Bill Shankly è stato un meraviglioso signore scozzese. Prima calciatore, una mezzala, poi allenatore. Se un giorno la città di Liverpool è stata grande nel calcio, lo deve a lui. Quando i giornali inglesi compilano le loro liste con le venti, le cinquanta, le cento frasi più belle pronunciate nel mondo del calcio, ecco, Bill Shankly lo trovate di sicuro. Per esempio. «Alcuni credono che il calcio sia una questione di vita o di morte. Sono molto deluso da questo atteggiamento. Vi posso assicurare che è molto, molto più importante di questo».
Ma Bill Shankly era morto già da quattro anni la notte in cui il calcio si fece macello, corpi nel vuoto, fili di ferro nella carne, poliziotti smarriti che vomitavano a centrocampo. Perché «a volte il destino ti prende in bocca e salpa», come scrivono a quattro mani Anthony Cartwright e Gian Luca Favetto, inglese il primo, torinese l'altro.
Fra i diversi libri sull'Heysel usciti in questi mesi in occasione del trentennale della tragedia — trentanove morti e seicento feriti dentro uno stadio prima della finale di Coppa dei Campioni fra Juventus e Liverpool — il loro è nello stesso istante il più asciutto e il più emotivo. Il giorno perduto (66thand2nd, 329 pagine, 18 euro) è un romanzo con molti silenzi fra le pagine, come se ormai solo dentro il silenzio sia forse possibile ricordare senza sporcare, tenere viva la dignità senza indebolire la memoria. Cartwright e Favetto amano il calcio, se ne sono già occupati nei loro libri precedenti. Qui mettono una accanto all'altra le storie parallele di Domenico detto Mich e Christy soprannominato Monk, i loro viaggi che cominciano da due città diverse e che hanno la stessa destinazione, Bruxelles, la sera del 29 maggio 1985.
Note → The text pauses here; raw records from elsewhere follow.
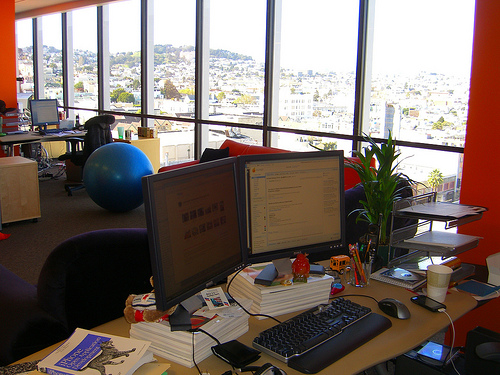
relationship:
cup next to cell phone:
[427, 265, 447, 302] [412, 292, 445, 312]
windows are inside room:
[16, 0, 468, 230] [5, 8, 496, 373]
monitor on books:
[238, 149, 347, 262] [131, 292, 252, 368]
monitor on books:
[238, 149, 347, 262] [226, 259, 329, 321]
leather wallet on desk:
[211, 338, 263, 368] [5, 252, 480, 375]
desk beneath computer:
[192, 274, 465, 362] [125, 146, 352, 283]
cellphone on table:
[410, 294, 447, 312] [404, 327, 421, 340]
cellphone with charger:
[409, 292, 444, 313] [434, 307, 460, 372]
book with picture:
[31, 323, 154, 373] [77, 334, 137, 372]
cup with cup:
[351, 255, 377, 287] [350, 255, 373, 287]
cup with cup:
[350, 255, 373, 287] [351, 255, 377, 287]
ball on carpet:
[81, 141, 154, 211] [0, 164, 145, 281]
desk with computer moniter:
[0, 117, 84, 164] [25, 97, 61, 132]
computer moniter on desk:
[25, 97, 61, 132] [0, 117, 84, 164]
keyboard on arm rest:
[252, 295, 371, 361] [298, 309, 392, 374]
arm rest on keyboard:
[298, 309, 392, 374] [252, 295, 371, 361]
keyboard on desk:
[252, 296, 369, 361] [12, 242, 495, 372]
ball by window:
[81, 141, 154, 213] [35, 16, 142, 79]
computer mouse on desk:
[376, 294, 411, 323] [0, 226, 484, 373]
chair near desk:
[59, 115, 116, 194] [0, 127, 89, 154]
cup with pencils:
[350, 255, 373, 287] [346, 237, 370, 287]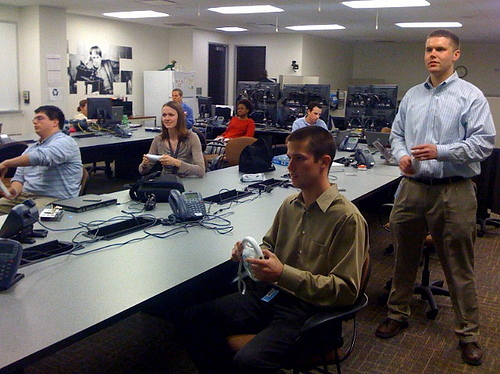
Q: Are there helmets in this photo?
A: No, there are no helmets.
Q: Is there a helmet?
A: No, there are no helmets.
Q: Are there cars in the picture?
A: No, there are no cars.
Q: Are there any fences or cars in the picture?
A: No, there are no cars or fences.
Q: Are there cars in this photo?
A: No, there are no cars.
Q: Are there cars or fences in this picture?
A: No, there are no cars or fences.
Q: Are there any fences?
A: No, there are no fences.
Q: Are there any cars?
A: No, there are no cars.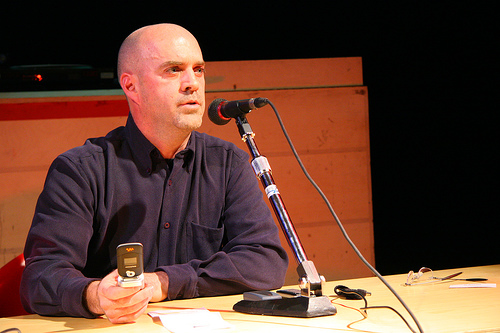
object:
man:
[20, 22, 289, 325]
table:
[1, 267, 500, 333]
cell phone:
[116, 242, 144, 289]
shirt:
[19, 112, 289, 319]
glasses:
[400, 266, 489, 287]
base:
[232, 291, 337, 319]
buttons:
[163, 222, 171, 230]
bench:
[0, 56, 375, 277]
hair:
[115, 27, 148, 73]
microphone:
[207, 96, 270, 126]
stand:
[204, 98, 337, 318]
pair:
[402, 266, 489, 286]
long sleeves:
[19, 150, 93, 320]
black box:
[0, 62, 117, 93]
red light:
[34, 74, 44, 81]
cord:
[267, 101, 424, 333]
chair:
[0, 252, 28, 320]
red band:
[217, 101, 232, 121]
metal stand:
[226, 114, 340, 319]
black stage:
[0, 0, 498, 277]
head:
[116, 23, 206, 131]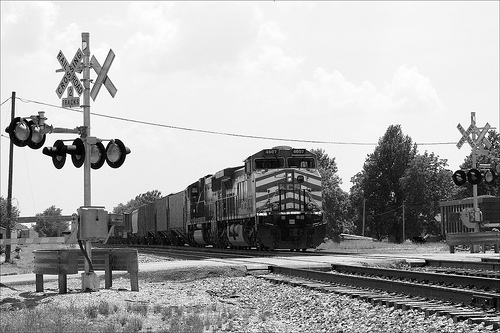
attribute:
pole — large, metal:
[71, 30, 100, 290]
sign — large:
[54, 46, 84, 101]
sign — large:
[89, 51, 118, 98]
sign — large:
[457, 124, 473, 147]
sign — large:
[476, 119, 491, 149]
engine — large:
[208, 147, 328, 247]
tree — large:
[345, 119, 457, 240]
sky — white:
[0, 1, 485, 120]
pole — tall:
[7, 92, 13, 240]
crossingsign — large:
[453, 123, 497, 165]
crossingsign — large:
[55, 47, 116, 100]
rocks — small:
[212, 269, 281, 311]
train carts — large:
[146, 193, 220, 231]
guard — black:
[259, 211, 353, 243]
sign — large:
[451, 106, 491, 186]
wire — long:
[11, 89, 499, 174]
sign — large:
[54, 48, 115, 100]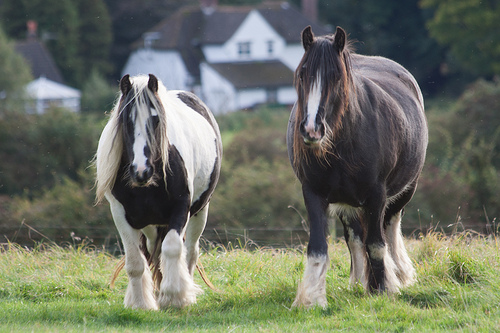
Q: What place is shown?
A: It is a field.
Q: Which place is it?
A: It is a field.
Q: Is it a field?
A: Yes, it is a field.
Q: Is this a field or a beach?
A: It is a field.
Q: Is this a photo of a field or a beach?
A: It is showing a field.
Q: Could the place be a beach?
A: No, it is a field.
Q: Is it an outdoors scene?
A: Yes, it is outdoors.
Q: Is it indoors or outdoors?
A: It is outdoors.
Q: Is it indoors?
A: No, it is outdoors.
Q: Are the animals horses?
A: Yes, all the animals are horses.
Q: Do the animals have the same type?
A: Yes, all the animals are horses.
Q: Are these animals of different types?
A: No, all the animals are horses.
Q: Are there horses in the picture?
A: Yes, there is a horse.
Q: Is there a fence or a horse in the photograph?
A: Yes, there is a horse.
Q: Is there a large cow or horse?
A: Yes, there is a large horse.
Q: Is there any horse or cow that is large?
A: Yes, the horse is large.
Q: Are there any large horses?
A: Yes, there is a large horse.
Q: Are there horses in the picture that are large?
A: Yes, there is a horse that is large.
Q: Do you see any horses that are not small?
A: Yes, there is a large horse.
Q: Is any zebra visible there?
A: No, there are no zebras.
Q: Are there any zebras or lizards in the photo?
A: No, there are no zebras or lizards.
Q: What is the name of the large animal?
A: The animal is a horse.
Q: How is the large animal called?
A: The animal is a horse.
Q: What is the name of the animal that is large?
A: The animal is a horse.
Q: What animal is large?
A: The animal is a horse.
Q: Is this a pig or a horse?
A: This is a horse.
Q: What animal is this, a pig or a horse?
A: This is a horse.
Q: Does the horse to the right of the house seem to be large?
A: Yes, the horse is large.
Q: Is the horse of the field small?
A: No, the horse is large.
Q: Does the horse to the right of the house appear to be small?
A: No, the horse is large.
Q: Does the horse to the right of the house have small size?
A: No, the horse is large.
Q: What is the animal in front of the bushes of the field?
A: The animal is a horse.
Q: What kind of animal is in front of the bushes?
A: The animal is a horse.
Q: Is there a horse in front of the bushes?
A: Yes, there is a horse in front of the bushes.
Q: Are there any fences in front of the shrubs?
A: No, there is a horse in front of the shrubs.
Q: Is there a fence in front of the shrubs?
A: No, there is a horse in front of the shrubs.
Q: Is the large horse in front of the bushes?
A: Yes, the horse is in front of the bushes.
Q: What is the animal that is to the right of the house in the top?
A: The animal is a horse.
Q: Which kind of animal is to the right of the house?
A: The animal is a horse.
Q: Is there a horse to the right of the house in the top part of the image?
A: Yes, there is a horse to the right of the house.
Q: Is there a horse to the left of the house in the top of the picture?
A: No, the horse is to the right of the house.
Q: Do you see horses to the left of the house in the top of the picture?
A: No, the horse is to the right of the house.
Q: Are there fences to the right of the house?
A: No, there is a horse to the right of the house.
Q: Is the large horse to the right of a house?
A: Yes, the horse is to the right of a house.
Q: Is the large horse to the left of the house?
A: No, the horse is to the right of the house.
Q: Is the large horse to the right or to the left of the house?
A: The horse is to the right of the house.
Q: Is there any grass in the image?
A: Yes, there is grass.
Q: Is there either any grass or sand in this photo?
A: Yes, there is grass.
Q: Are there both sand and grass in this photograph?
A: No, there is grass but no sand.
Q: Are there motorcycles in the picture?
A: No, there are no motorcycles.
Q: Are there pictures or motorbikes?
A: No, there are no motorbikes or pictures.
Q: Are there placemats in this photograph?
A: No, there are no placemats.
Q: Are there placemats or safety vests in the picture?
A: No, there are no placemats or safety vests.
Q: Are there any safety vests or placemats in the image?
A: No, there are no placemats or safety vests.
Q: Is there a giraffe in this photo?
A: No, there are no giraffes.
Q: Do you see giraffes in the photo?
A: No, there are no giraffes.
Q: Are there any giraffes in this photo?
A: No, there are no giraffes.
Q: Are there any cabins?
A: No, there are no cabins.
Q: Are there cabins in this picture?
A: No, there are no cabins.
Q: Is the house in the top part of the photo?
A: Yes, the house is in the top of the image.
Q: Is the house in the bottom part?
A: No, the house is in the top of the image.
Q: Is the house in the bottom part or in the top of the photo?
A: The house is in the top of the image.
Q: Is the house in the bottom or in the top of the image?
A: The house is in the top of the image.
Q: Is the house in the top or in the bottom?
A: The house is in the top of the image.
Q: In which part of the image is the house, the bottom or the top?
A: The house is in the top of the image.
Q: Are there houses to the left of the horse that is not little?
A: Yes, there is a house to the left of the horse.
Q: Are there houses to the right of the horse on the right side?
A: No, the house is to the left of the horse.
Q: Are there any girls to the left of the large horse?
A: No, there is a house to the left of the horse.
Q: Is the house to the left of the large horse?
A: Yes, the house is to the left of the horse.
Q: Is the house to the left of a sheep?
A: No, the house is to the left of the horse.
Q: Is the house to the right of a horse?
A: No, the house is to the left of a horse.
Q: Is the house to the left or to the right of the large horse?
A: The house is to the left of the horse.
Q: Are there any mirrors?
A: No, there are no mirrors.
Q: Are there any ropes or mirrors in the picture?
A: No, there are no mirrors or ropes.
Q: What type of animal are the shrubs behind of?
A: The shrubs are behind the horse.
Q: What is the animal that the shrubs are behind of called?
A: The animal is a horse.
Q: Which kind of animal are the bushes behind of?
A: The shrubs are behind the horse.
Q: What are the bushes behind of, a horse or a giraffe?
A: The bushes are behind a horse.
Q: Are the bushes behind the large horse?
A: Yes, the bushes are behind the horse.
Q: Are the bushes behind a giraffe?
A: No, the bushes are behind the horse.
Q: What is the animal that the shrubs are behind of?
A: The animal is a horse.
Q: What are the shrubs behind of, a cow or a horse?
A: The shrubs are behind a horse.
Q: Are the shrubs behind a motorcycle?
A: No, the shrubs are behind the horse.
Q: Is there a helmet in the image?
A: No, there are no helmets.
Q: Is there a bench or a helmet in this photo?
A: No, there are no helmets or benches.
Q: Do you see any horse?
A: Yes, there is a horse.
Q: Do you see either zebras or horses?
A: Yes, there is a horse.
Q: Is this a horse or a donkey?
A: This is a horse.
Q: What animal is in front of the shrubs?
A: The horse is in front of the shrubs.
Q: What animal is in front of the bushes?
A: The horse is in front of the shrubs.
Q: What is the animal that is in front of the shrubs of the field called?
A: The animal is a horse.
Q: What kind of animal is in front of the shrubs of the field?
A: The animal is a horse.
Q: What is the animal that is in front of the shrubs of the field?
A: The animal is a horse.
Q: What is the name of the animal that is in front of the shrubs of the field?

Il montaggio alternato dà grande forza visiva alle pagine (i passaggi di Cartwright sono tradotti in italiano da Daniele Petruccioli). Un incrocio, impossibile da dimenticare, prima di una tragedia e di una partita regolarmente giocata perché «l'assurdo è così banale che le squadre entrano in campoA. Un romanzo pieno di suggestioni, da Marcinelle a Mennea; un romanzo che racconta il vuoto degli anni Ottanta, pieno di posti molto distanti ma molto uguali, di generazioni che hanno avuto in quel periodo magnifica musica, magnifici film e delusioni tremende.
L'Heysel è un solco. Una volta passato, si smette di essere giovani. L'Heysel mette in crisi l'utopia dei decenni precedenti, la strada, il viaggio, l'avventura. L'Heysel, come scrivono Cartwright e Favetto, ha messo vite sbagliate nel posto sbagliato al momento sbagliato, portando drammaticamente per la prima volta la realtà quotidiana e tutto il suo disagio dentro il calcio: come in fondo aveva intuito Shankly, certamente scherzando, e per fortuna sua senza mai accorgersi che invece aveva previsto il vero. Ma anche se l'esistenza non ha senso non ha direzione, non è invano, ricorda».